= SUPPLIED DATA =
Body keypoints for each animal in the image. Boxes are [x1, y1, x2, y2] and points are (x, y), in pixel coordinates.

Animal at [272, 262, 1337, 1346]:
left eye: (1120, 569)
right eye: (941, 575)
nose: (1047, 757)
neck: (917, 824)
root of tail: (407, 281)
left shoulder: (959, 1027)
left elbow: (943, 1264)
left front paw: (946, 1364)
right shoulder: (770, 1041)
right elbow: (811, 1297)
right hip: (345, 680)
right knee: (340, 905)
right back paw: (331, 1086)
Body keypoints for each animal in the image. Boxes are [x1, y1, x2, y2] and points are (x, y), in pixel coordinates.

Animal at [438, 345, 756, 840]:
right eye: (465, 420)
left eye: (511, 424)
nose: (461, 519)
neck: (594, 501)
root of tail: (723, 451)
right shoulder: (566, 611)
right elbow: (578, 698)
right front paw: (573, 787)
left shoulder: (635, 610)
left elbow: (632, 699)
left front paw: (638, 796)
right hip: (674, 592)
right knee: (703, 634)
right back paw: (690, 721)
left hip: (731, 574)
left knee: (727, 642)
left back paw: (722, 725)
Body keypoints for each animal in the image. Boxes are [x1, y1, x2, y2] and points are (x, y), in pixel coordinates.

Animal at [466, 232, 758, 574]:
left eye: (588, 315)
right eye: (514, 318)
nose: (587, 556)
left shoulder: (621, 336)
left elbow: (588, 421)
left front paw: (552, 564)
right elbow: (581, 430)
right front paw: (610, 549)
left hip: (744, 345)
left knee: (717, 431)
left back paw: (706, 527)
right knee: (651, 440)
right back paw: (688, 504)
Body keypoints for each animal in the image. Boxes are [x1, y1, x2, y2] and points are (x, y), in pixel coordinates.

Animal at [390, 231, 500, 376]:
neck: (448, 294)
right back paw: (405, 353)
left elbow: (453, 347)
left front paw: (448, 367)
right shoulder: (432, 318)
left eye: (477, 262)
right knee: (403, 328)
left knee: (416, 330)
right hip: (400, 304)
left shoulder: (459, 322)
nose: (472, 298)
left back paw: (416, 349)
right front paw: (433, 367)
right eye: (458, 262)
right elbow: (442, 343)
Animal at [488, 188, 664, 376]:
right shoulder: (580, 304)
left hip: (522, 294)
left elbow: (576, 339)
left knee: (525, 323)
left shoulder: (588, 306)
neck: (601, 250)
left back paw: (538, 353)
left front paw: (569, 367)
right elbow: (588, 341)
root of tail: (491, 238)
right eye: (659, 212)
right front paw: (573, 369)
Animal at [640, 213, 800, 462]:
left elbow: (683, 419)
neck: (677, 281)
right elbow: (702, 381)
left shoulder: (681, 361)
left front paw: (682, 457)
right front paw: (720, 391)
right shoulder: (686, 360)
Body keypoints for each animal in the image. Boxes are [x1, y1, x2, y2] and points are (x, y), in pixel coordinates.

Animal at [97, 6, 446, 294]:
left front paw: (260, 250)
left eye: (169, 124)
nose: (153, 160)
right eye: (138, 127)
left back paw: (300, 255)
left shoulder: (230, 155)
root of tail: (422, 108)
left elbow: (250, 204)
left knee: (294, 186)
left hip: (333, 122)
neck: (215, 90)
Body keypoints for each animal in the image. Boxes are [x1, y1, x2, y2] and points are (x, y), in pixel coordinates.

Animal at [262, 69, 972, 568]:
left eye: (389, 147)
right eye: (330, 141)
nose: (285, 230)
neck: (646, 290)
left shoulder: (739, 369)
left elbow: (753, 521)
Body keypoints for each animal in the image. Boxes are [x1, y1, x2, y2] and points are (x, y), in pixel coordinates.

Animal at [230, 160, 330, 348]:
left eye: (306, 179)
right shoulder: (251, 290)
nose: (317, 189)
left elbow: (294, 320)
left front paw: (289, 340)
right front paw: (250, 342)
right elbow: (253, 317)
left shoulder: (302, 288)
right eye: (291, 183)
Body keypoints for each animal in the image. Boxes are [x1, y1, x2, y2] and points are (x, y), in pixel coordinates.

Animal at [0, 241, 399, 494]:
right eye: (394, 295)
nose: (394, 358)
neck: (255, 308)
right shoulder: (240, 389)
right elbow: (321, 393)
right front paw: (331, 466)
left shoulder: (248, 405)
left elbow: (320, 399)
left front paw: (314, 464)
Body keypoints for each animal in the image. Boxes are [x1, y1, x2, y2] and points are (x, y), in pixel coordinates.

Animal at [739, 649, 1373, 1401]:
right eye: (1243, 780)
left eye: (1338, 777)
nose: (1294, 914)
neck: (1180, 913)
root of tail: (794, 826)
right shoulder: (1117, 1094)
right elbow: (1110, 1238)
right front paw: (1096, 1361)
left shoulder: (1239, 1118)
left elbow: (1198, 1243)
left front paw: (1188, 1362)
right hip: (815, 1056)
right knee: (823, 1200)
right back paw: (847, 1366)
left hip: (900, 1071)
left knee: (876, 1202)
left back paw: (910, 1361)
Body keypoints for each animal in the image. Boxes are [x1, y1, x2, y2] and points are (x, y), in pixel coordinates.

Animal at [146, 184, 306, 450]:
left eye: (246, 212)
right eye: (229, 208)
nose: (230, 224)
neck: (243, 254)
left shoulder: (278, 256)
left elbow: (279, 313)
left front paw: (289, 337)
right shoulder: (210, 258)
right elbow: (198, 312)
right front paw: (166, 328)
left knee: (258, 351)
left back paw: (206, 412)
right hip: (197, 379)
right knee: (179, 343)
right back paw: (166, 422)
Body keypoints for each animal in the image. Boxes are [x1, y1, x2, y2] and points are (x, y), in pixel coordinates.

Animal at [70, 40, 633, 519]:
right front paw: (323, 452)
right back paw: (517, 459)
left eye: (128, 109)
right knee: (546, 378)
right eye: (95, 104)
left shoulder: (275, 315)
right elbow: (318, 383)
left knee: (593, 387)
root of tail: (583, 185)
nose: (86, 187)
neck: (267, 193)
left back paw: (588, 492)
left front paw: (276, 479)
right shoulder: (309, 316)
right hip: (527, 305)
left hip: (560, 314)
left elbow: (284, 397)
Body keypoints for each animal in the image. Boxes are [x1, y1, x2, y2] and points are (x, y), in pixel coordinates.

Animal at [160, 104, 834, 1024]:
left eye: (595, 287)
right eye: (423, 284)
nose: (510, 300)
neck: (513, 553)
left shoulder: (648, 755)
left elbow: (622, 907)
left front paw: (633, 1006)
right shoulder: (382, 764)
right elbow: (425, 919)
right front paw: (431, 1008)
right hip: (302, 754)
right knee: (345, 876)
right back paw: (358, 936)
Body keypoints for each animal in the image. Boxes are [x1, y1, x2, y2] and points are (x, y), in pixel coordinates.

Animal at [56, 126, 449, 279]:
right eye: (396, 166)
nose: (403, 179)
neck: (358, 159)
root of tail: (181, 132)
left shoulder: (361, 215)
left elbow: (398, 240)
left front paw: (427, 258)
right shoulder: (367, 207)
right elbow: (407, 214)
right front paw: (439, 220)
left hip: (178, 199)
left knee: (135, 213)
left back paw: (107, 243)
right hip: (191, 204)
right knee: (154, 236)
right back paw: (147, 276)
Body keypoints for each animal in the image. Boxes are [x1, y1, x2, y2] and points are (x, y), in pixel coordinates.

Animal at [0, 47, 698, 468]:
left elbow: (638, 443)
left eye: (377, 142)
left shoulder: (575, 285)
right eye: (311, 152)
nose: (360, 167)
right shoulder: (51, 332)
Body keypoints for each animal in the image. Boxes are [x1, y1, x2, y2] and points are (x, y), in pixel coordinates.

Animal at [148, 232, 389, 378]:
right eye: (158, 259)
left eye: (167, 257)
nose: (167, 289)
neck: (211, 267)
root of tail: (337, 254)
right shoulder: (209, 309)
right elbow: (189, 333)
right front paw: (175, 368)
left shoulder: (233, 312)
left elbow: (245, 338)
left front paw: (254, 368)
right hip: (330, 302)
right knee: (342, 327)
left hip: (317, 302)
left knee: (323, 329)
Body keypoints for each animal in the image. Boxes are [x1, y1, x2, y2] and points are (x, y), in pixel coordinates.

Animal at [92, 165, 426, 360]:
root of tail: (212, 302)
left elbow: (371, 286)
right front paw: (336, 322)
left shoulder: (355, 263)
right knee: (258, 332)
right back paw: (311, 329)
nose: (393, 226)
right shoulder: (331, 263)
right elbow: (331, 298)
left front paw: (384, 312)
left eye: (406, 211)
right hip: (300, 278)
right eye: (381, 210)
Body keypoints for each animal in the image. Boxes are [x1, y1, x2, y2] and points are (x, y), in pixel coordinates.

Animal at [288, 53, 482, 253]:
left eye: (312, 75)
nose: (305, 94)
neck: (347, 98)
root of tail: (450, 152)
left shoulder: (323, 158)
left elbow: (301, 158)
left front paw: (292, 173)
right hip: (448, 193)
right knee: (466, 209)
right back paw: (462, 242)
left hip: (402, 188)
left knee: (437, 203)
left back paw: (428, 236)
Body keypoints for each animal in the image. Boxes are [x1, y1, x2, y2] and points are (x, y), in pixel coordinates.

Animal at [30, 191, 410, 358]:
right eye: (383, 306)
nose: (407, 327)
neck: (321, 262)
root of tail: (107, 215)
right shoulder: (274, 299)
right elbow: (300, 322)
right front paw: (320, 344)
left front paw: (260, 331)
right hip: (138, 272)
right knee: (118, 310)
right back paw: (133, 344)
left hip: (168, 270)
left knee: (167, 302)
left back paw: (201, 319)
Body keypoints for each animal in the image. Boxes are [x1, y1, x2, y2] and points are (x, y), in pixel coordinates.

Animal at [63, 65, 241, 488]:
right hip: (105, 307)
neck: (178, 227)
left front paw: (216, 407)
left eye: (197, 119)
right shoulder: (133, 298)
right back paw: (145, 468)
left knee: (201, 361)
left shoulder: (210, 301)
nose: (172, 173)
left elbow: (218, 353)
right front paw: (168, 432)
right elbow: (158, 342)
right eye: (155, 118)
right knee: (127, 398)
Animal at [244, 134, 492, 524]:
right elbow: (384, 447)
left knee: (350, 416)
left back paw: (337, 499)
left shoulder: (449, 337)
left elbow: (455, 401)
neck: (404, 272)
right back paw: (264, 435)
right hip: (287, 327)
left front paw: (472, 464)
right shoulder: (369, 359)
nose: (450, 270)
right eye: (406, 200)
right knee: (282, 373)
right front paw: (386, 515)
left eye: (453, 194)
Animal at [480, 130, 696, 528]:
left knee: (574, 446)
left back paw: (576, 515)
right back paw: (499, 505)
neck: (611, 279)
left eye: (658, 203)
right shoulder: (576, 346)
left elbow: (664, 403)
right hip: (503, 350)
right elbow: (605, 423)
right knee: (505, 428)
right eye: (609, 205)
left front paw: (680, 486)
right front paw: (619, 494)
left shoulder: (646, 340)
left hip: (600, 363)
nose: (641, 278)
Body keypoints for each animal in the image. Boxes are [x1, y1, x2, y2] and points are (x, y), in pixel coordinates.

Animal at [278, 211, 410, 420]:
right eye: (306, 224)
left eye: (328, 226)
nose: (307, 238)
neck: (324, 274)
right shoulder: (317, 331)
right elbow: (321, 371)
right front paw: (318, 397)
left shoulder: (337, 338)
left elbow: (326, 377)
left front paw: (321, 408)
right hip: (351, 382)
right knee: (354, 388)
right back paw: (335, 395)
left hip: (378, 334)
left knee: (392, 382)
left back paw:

= WORK INSTRUCTION =
The answer is the lines above between the line holding "left hip: (560, 314)" and the line holding "right shoulder: (382, 764)", inclusive, each written out exactly, and no others.

= EXERCISE RESPONSE =
left hip: (560, 314)
left elbow: (284, 397)
Body keypoints for each animal in the image. Boxes are [x1, y1, x2, y2] and points are (x, y), in pixel coordinates.

Animal at [160, 104, 834, 1024]:
left eye: (595, 287)
right eye: (423, 284)
nose: (510, 300)
neck: (513, 553)
left shoulder: (648, 755)
left elbow: (622, 907)
left front paw: (633, 1006)
right shoulder: (382, 764)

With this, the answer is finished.